Friday, May 15, 2009


I'm usually the kind of gal that doesn't branch out gastronomically. If I'm eating at the Olive Garden, I get the Tuscan soup and a hazelnut cream Italian soda. If it's Taco Bell, it's the 7 layer burrito with nachos belgrande; my favorite Mexican restaurant, Roberto's Tacos (where all the Mexican's eat- Taco Bell doesn't count as Mexican) has the best chili relleno washed down with icy horchata. Unless it's a burger and fries, that is the extent of my dining comfort zone.
I had a hot lunch date today, we ate here. I was a little nervous at first, but I went with the flow. I've been on an 'Office' kick, and last night Ryan mentioned Pad Thai, so I took a leap and ordered it.
It hurts my heart to not have known that it existed before. I will never be the same. It was tangy, limey, with peanutty crunchy goodness and a hint of cilantro.
So we sat, ate with chopsticks, and made googly eyes at each other. We did have to switch spots when Liam got spaghetti sauce on Lewis' dress shirt, but other than that, it was romantic.

Thursday, May 14, 2009

LOSERFACE- My new nickname

What would you do?

I opened my email this morning and found an e-vite for a trunk sale from a man who is a slight business acquaintance. The note was addressed to Melissa LOSERFACE. Apparently, he had saved my name that way in his contacts. Oops! How embarrassing for him.
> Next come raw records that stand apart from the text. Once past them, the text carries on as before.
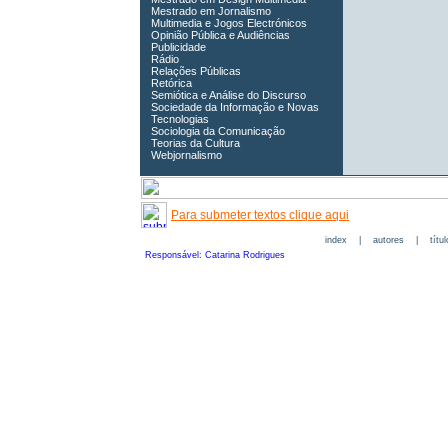
Mestrado em Jornalismo
Multimedia e Jogos Electrónicos
Opinião Pública e Audiências
Publicidade
Rádio
Relações Públicas
Retórica
Semiótica e Análise do Discurso
Sociedade da Informação e Novas
Tecnologias
Sociologia da Comunicação
Teorias da Cultura
Webjornalismo
Para submeter textos clique aqui
index
|
autores
|
títu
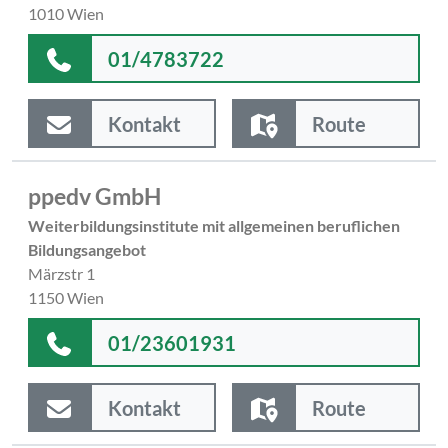
1010 Wien
01/4783722
Kontakt
Route
ppedv GmbH
Weiterbildungsinstitute mit allgemeinen beruflichen
Bildungsangebot
Märzstr 1
1150 Wien
01/23601931
Kontakt
Route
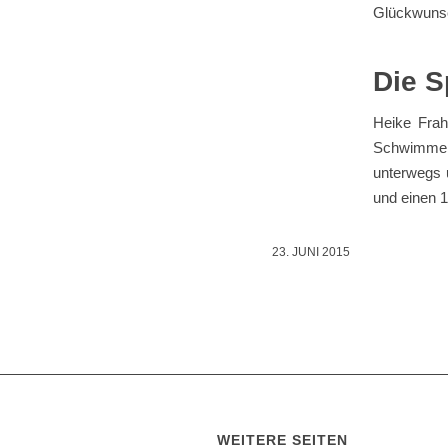
Glückwuns
Die S
Heike Frah
Schwimmen,
unterwegs u
und einen 1
23. JUNI 2015
WEITERE SEITEN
I spent a while this morning analyzing our few contacts. He organized an event where I was one of the speakers. He emailed, me as part of a group, the program. (That must have been the point where I was saved in his contacts with that delightful moniker.) I replied that his plans sounded great, that I was sure his event would be fantastic. The only time we've ever been face to face was a brief handshake- nice to meet you- conversation backstage before the event. Both were cordial and professional. So why the LOSERFACE? In all caps, even.

It's a mystery, my friends.

I'm thinking that I must have some mysterious power to repel total strangers.
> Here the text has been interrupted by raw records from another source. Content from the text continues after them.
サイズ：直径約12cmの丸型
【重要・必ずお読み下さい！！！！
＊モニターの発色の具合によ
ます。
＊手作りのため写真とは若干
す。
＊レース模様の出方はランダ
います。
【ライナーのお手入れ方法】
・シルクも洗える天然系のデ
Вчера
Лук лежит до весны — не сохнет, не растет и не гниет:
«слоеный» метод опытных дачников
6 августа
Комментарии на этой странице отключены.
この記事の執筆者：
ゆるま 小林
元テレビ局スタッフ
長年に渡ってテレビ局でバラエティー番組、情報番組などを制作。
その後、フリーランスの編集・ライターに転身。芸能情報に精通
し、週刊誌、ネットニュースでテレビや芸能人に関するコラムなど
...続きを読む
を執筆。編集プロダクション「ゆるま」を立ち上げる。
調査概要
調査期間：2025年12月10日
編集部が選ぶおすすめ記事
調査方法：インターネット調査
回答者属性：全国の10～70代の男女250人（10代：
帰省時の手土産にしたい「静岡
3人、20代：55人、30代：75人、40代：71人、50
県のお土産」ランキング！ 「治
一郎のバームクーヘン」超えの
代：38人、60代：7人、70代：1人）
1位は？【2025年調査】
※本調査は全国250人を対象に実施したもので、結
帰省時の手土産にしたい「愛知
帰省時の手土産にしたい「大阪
This could be very useful when I'm in long lines at Disneyland.

I replied to his e-vite, but I'm curious, how would you handle this?
*An explanation- OR IS IT?
I got another email from the guy, and it was again, addressed to Melissa LOSERFACE. He was so flustered and apologetic. He couldn't find that adorable name anywhere in his contact list. He sent a different test email, it was still there. He insists he has no clue how it got there. I'm inclined to believe him. We spoke, and he was all apologies. I mean, come on. Does anyone over the age of 18 save a professional contact with the name LOSERFACE? I'm inclined to give him the benefit of the doubt.

Tuesday, May 12, 2009

this is what happens when you dont sign out!
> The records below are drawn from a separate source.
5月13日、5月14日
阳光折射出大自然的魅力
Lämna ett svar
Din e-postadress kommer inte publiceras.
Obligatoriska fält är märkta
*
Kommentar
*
you see mom it isn't very smart to walk off without signing out. think of all the embarrassing stories i could post about you, that you haven't posted about yet. dang blogging is harder than it looks, i cant think of anything to say.


"It wasn't my kid, was it?" I asked, searching the faces of my fellow Cub Committee members. A few cast sidelong glances at each other.

"Do you really want to know?" Kristy could look me in the eye, her kid stories could top mine any day.

We were discussing the Spaceship Derby a couple of weeks before. It was a loud, overstimulating affair. There were so many little children running around screaming, it was the perfect birth control ad. I'd spent a few precious minutes of quiet helping in the kitchen. Apparently, I'd missed out on some action. Some punk kid (cough) called 911 and hung up. Of course the police came. They always come. The Bishop rounded up all the kids and tried to discover the culprit. No one came forward. He didn't want to humiliate anyone, so he asked that whoever did it come to him privately.

As I heard what had happened, my heart clenched. My pupils dilated. My nostrils flared. I expect all kinds of hi jinx from my boys, but some things cross the line. Mouthing off, being disrespectful, or lying to an adult that is not your parent carries a heavy punishment. I had a vague memory of some kid coming to me to tattle that Dainon was the one on the phone. He's almost 14, so the idea of him being on the phone wasn't particularly disturbing. I asked him about it, and he gave me an explanation so mundane that I completely forgot about it. Until that moment at the table.

I stewed.

Was my child on a path riddled with crime and disrespect to elders?

Could he, in fact, withstand the "please just confess in secret" line from a loving Bishop?

Hell in a hand basket, my friends. In a hand basket.

I stewed some more.

The more I thought about it, the less it sounded like him. It would have been pure idiocy to involve the police in your doings with your father in the next room.

As soon as he breezed in from school, we had a little chat.

"Um, Dain, I was at a meeting today, talking about the space derby. They said someone called 911 and the police came. Did you call 911?"

"Sure." He said, "But don't worry. I dialed it, but I didn't press send."

"Babe, it's not a cell phone. All you have to do is press the numbers. You did dial the police. They came."

"They came?" He asked in surprise. "I never saw them, I was outside." He missed the whole thing with the Bishop too, and was only too happy to explain to him how it had all gone down.

Not so shameful after all. It was actually pretty funny.